# How the Mona Lisa Lost Her Eyebrows



## WatercolorStain (Apr 11, 2011)

As if I didn't have enough to do, I'm in the process of writing the worst story ever told. My art teacher conned - I mean - _convinced_ me into doing this http://www.arthousecoop.com/projects/sketchbookproject. 

It's 16 pages (32 pages front and back) and we have to have it in the mail post-marked by January 31st. Today's the 28th, and she wants it by the 30th. Without further negative introduction, this is what I have done so far:










That's right. Half of the front cover. I still need to paint it. I do have a box of black tea and a (flexible) page break-down though:

Intro: pages 1-10/30
- 1-3 = the fluffiness of Mona Lisa's eyebrows prior to the "incident."
- 4 = how jealous Mona Lisa's eyebrows made Frida Kahlo feel.
- 5 = the flexibility of Mona Lisa's eyebrows prior to the incident (this eats 2 pages of the original 32, bringing it down to 30.)
- 6-10 = the story and "incident."


Sadness: pages 11-25
- 11 = Mona Lisa's reaction to the "incident."
- 12-13 = the social rejection she faced.
- 14-17 = despair and acts of desparation.
- 18 = "It's just not the same."
- 19-25 = Mona Lisa packs her bags and wanders the world to find herself.


Happiness: 26-30
- 26-27 = da Vinci teaches Mona Lisa how to smile again.
- 28 = she is painted
- 29 = she is loved and admired by all
- 30 = well... not everyone.


I'm open to suggestions as I go through, but I do have quite a few gears turning... but I might not be able to hear you over the sound of da Vinci rolling in his grave. 

Enjoy!


----------



## DonH (Apr 4, 2011)

Leonardo would likely approve of such a creative venture. He was ever-curious and contantly experimented. He would possibly be most amazed at the venerated status this one painting has achieved.


----------



## WatercolorStain (Apr 11, 2011)

I'm sure he would, Don. It kind of brings to mind the current Warhol lawsuit because Velvet Underground doesn't want his banana on iPod covers... but Warhol would!

My cover's done, but while I wait for someone that can explain how to use the scanner to come home, I might as well explain the prompt a little bit... Each sketch book for this project is supposed to be a sort of story/journey on a theme. My theme was "The Worst Story Ever Told," as you will see on the bar code next to my name after I upload the pic... I'll be playing it up a bit.


----------



## WatercolorStain (Apr 11, 2011)

Never did figure out the scanner... so, cell phone pictures now. Will upload the scanned ones later.


Front:











Back:










For those who can't read the blurred writing:



> _How the Mona Lisa Lost her Eyebrows_
> By Stephanie Taylor
> 
> A tragic story of one woman's desperate need to fill the space between her eyes and forehead to be accepted after the loss of her eyebrows, _How the Mona Lisa Lost her Eyebrows _is sure to give anyone a greater appreciation of their hair follicles.
> ...


 
I know it's not wise to go all-out on something when you don't have the time to, but the way I see it is that with such an impressive (and misleading) cover, all of my barely colored pictures inside will look like crap in comparison. 

The first page is about half done.


----------



## WatercolorStain (Apr 11, 2011)

First section done! Second is in the works. I've got 7 hours to have this done, and I'm shaving a few pages here and there as I see fit.
***
> PROBLEMS TO SOLVE
[A] Can you rewrite the paragraph of the Mona Lisa thread that begins "My cover's done" more briefly, keeping its main facts?
[B] Could you output the part of the Mona Lisa thread between "That's right. Half" and "acts of desparation.", inclusive, without changing a word?

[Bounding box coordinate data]
***
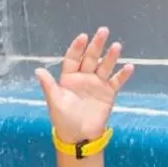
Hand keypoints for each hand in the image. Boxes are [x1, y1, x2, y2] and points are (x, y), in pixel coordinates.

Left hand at [35, 28, 133, 143]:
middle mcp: (83, 78)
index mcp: (68, 78)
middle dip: (96, 45)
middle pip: (90, 58)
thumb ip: (48, 85)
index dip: (77, 48)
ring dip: (111, 57)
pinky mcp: (108, 93)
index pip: (72, 59)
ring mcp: (97, 84)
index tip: (82, 37)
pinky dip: (122, 75)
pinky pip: (116, 82)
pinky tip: (129, 67)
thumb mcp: (54, 102)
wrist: (78, 135)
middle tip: (103, 31)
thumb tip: (37, 70)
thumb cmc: (63, 119)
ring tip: (117, 46)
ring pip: (104, 67)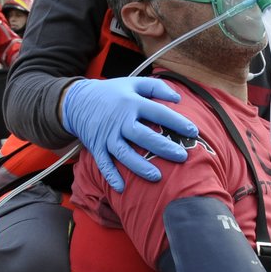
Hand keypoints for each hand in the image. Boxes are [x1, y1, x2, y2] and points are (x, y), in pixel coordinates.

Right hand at [60, 77, 196, 191]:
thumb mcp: (133, 83)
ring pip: (124, 153)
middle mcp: (120, 120)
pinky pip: (103, 163)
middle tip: (181, 157)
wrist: (77, 101)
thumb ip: (156, 87)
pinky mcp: (96, 146)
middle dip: (163, 147)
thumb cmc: (112, 93)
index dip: (176, 122)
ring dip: (140, 166)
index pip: (157, 112)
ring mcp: (107, 135)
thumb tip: (178, 98)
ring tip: (157, 177)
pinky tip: (122, 188)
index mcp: (131, 103)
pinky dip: (111, 176)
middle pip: (143, 136)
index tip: (193, 131)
***
> EXERCISE SOLUTIONS
[A] My cover's finished. While I wait for someone who can explain the scanner, here's the prompt: each sketchbook in this project should be a story or journey on a theme. Mine is "The Worst Story Ever Told," which appears on the bar code next to my name once I upload the picture, and I'll play it up a bit.

[B]
That's right. Half of the front cover. I still need to paint it. I do have a box of black tea and a (flexible) page break-down though:

Intro: pages 1-10/30
- 1-3 = the fluffiness of Mona Lisa's eyebrows prior to the "incident."
- 4 = how jealous Mona Lisa's eyebrows made Frida Kahlo feel.
- 5 = the flexibility of Mona Lisa's eyebrows prior to the incident (this eats 2 pages of the original 32, bringing it down to 30.)
- 6-10 = the story and "incident."


Sadness: pages 11-25
- 11 = Mona Lisa's reaction to the "incident."
- 12-13 = the social rejection she faced.
- 14-17 = despair and acts of desparation.